Tous les villageois avaient faim là-bas, et mes enfants sont tombés gravement malades. Un homme qui avait été médecin à Phnom Penh m’a dit que comme ma fille était affamée depuis des mois, elle avait des problèmes d’intestins. J’ai donc échangé mon collier en or contre du riz et je l’ai cuisiné pour elle. Ma fille a beaucoup mangé, ce qui l’a rendue encore plus malade. Une nuit, elle m’a murmuré qu’elle voulait de l’eau. J’ai essayé de l’aider à boire, mais sa langue était trop enflée. En la voyant dans cet état, j’ai réveillé mon mari. Nous l’avons serrée contre nous et avons pleuré jusqu’au matin, quand elle est morte. Mon mari a alors demandé à un cadre s’il pouvait trouver du bois pour faire un cercueil, mais il a refusé. Il a alors pris une houe et a dit à mon mari de porter le corps de notre fille dans la jungle derrière l’hôpital. Le cadre et lui ont alors creusé une tombe.

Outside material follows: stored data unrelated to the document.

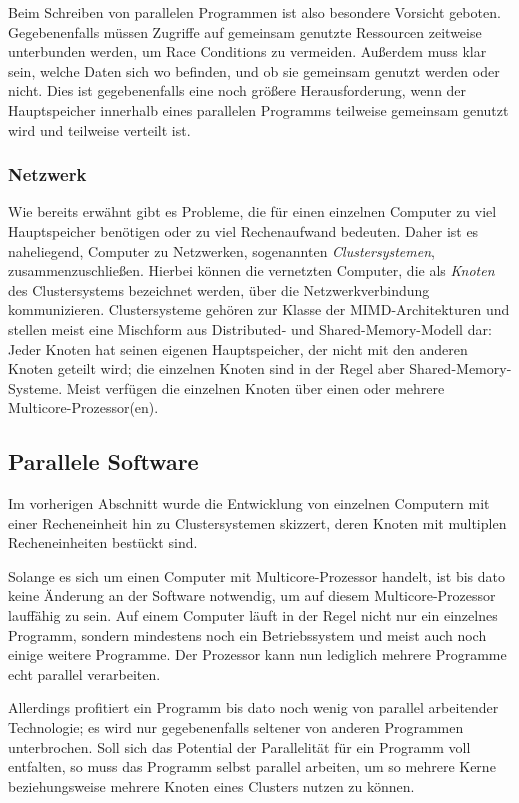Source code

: 	Beim Schreiben von parallelen Programmen ist also besondere Vorsicht geboten. Gegebenenfalls müssen Zugriffe auf gemeinsam genutzte Ressourcen zeitweise unterbunden werden, um Race Conditions
	zu vermeiden. Außerdem muss klar sein, welche Daten sich wo befinden, und ob sie gemeinsam genutzt werden oder nicht. Dies ist gegebenenfalls eine noch größere Herausforderung, wenn der Hauptspeicher 
	innerhalb eines parallelen Programms teilweise gemeinsam genutzt wird und teilweise verteilt ist.
	
      \subsubsection{Netzwerk}
      \label{sec:netzwerk}
		
	Wie bereits erwähnt gibt es Probleme, die für einen einzelnen Computer zu viel Hauptspeicher benötigen oder zu viel Rechenaufwand bedeuten. Daher ist es naheliegend, Computer zu Netzwerken,
	sogenannten \textit{Clustersystemen}, zusammenzuschließen. Hierbei können die vernetzten Computer, die als \textit{Knoten} des Clustersystems bezeichnet werden, über die 
	Netzwerkverbindung kommunizieren. Clustersysteme gehören zur Klasse der MIMD-Architekturen und stellen meist eine Mischform aus Distributed- und Shared-Memory-Modell dar: Jeder Knoten hat 
	seinen eigenen Hauptspeicher, der nicht mit den anderen Knoten geteilt wird; die einzelnen Knoten sind in der Regel aber Shared-Memory-Systeme. Meist verfügen die einzelnen Knoten über
	einen oder mehrere Multicore-Prozessor(en). \citep{cluster}
	
    \subsection{Parallele Software}
      Im vorherigen Abschnitt wurde die Entwicklung von einzelnen Computern mit einer Recheneinheit hin zu Clustersystemen skizzert, deren Knoten mit multiplen Recheneinheiten bestückt sind.
      
      Solange es sich um einen Computer mit Multicore-Prozessor handelt, ist bis dato keine Änderung an der Software notwendig, um auf diesem Multicore-Prozessor lauffähig zu sein. 
      Auf einem Computer läuft in der Regel nicht nur ein einzelnes Programm, sondern mindestens noch ein Betriebssystem und meist auch noch einige weitere Programme.
      Der Prozessor kann nun lediglich mehrere Programme echt parallel verarbeiten.
      
      Allerdings profitiert ein Programm bis dato noch wenig von parallel arbeitender Technologie; es wird nur gegebenenfalls seltener von anderen Programmen unterbrochen.
      Soll sich das Potential der Parallelität für ein Programm voll entfalten, so muss das Programm selbst parallel arbeiten, um so mehrere Kerne beziehungsweise mehrere Knoten eines 
      Clusters nutzen zu können. 
      
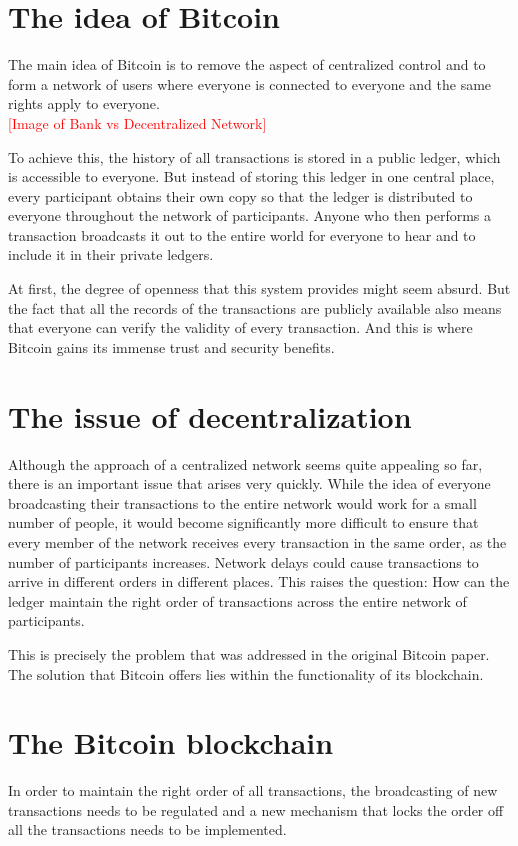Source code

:\documentclass[a4paper, 12pt]{report}
\begin{document}
\section{The idea of Bitcoin}
\par The main idea of Bitcoin is to remove the aspect of centralized control and to form a network of users where everyone is connected to everyone and the same rights apply to everyone.  
\\ \textcolor{red}{[Image of Bank vs Decentralized Network]} \\
\par To achieve this, the history of all transactions is stored in a public ledger, which is accessible to everyone. But instead of storing this ledger in one central place, every participant obtains their own copy so that the ledger is distributed to everyone throughout the network of participants. Anyone who then performs a transaction broadcasts it out to the entire world for everyone to hear and to include it in their private ledgers. 
\par At first, the degree of openness that this system provides might seem absurd. But the fact that all the records of the transactions are publicly available also means that everyone can verify the validity of every transaction. And this is where Bitcoin gains its immense trust and security benefits.

\section{The issue of decentralization}
\par Although the approach of a centralized network seems quite appealing so far, there is an important issue that arises very quickly. While the idea of everyone broadcasting their transactions to the entire network would work for a small number of people, it would become significantly more difficult to ensure that every member of the network receives every transaction in the same order, as the number of participants increases. Network delays could cause transactions to arrive in different orders in different places. This raises the question: How can the ledger maintain the right order of transactions across the entire network of participants. 
\par This is precisely the problem that was addressed in the original Bitcoin paper. The solution that Bitcoin offers lies within the functionality of its blockchain.

\section{The Bitcoin blockchain}
\par In order to maintain the right order of all transactions, the broadcasting of new transactions needs to be regulated and a new mechanism that locks the order off all the transactions needs to be implemented.
\end{document}

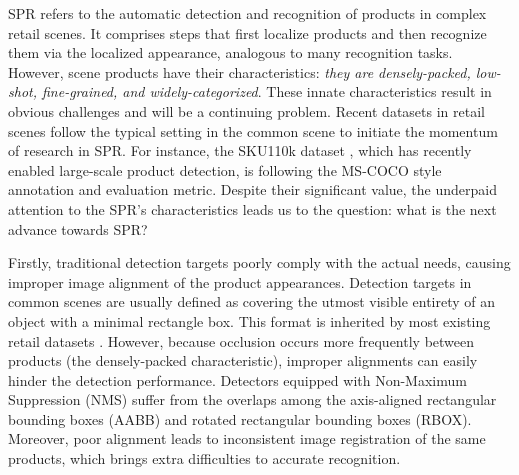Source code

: \documentclass[runningheads]{llncs}
\begin{document}
SPR refers to the automatic detection and recognition of products in complex retail scenes. It comprises steps that first localize products and then recognize them via the localized appearance, analogous to many recognition tasks. However, scene products have their characteristics: \textit{they are densely-packed, low-shot, fine-grained, and widely-categorized}. These innate characteristics result in obvious challenges and will be a continuing problem. Recent datasets in retail scenes follow the typical setting in the common scene to initiate the momentum of research in SPR. For instance, the SKU110k dataset \cite{SKU110k}, which has recently enabled large-scale product detection, is following the MS-COCO \cite{lin2014microsoft} style annotation and evaluation metric. Despite their significant value, the underpaid attention to the SPR's characteristics leads us to the question: %
what is the next advance towards SPR?

Firstly, traditional detection targets poorly comply with the actual needs, causing improper image alignment of the product appearances. Detection targets in common scenes \cite{lin2014microsoft,yang2016wider,voc_dataset,DOTA2021} are usually defined as covering the utmost visible entirety of an object with a minimal rectangle box. This format is inherited by most existing retail datasets \cite{SKU110k,rpc,Grozi-3.2k,Grocery_shelves,locount}. However, because occlusion occurs more frequently between products (the densely-packed characteristic), improper alignments can easily hinder the detection performance. Detectors equipped with Non-Maximum Suppression (NMS) suffer from the overlaps among the axis-aligned rectangular bounding boxes (AABB) and rotated rectangular bounding boxes (RBOX). Moreover, poor alignment leads to inconsistent image registration of the same products, which brings extra difficulties to accurate recognition.   
\end{document}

À la fin de 1978, un villageois appelé Sang écoutait en secret la radio et a entendu dire que nous allions être libérés très bientôt. Tout le monde était excité, et bientôt il y a eu des coups de feu et des voitures blindées partout. Les soldats khmers rouges se rapidement sont enfuis dans la jungle.
Mon mari coupait du bois loin du village quand les libérateurs sont arrivés. J’ai attendu dix jours qu’il revienne. Quand il est enfin arrivé, il pouvait à peine marcher. Une fois qu’il a pu reprendre des forces, nous avons décidé de commencer notre voyage de retour vers Phnom Penh.
Remerciements : Bunthorn Sorn
Cette histoire est basée sur un essai qu’Um Saret a soumis au concours du Forum de préservation de l’histoire des Khmers rouges, parrainé par l’Association des écrivains khmers et le Centre de documentation du Cambodge en 2006. Il a obtenu la seconde place.